───── Source data ─────
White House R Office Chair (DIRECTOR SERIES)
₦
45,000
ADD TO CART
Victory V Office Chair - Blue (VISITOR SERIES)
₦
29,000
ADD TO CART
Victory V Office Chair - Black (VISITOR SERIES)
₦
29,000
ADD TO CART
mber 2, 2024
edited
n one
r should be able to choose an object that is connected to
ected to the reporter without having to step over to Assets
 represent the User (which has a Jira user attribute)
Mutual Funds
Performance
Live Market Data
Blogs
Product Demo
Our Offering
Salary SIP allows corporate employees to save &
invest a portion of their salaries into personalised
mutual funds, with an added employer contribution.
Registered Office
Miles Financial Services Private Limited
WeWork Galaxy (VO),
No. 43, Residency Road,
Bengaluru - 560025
─────
───── Source data ─────
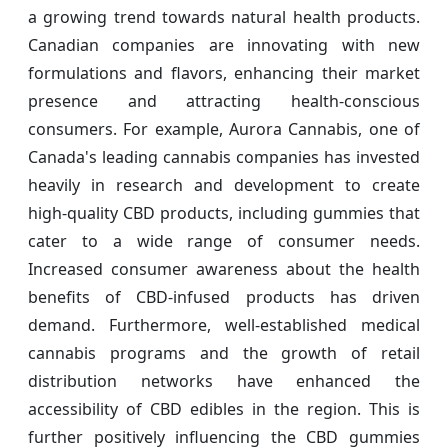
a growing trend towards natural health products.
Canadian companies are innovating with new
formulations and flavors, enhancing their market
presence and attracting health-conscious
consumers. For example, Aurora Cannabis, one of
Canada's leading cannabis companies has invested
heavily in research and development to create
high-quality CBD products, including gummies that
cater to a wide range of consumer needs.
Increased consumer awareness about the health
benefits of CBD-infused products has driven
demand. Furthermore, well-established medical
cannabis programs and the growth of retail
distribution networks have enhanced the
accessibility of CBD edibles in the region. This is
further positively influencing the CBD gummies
─────
### Directions for this task:
Please reproduce, exactly as they appear above, the lines from the line containing "Canadian companies are innovating with new" up to and including the line containing "heavily in research and development to create".

### Task response:
Canadian companies are innovating with new
formulations and flavors, enhancing their market
presence and attracting health-conscious
consumers. For example, Aurora Cannabis, one of
Canada's leading cannabis companies has invested
heavily in research and development to create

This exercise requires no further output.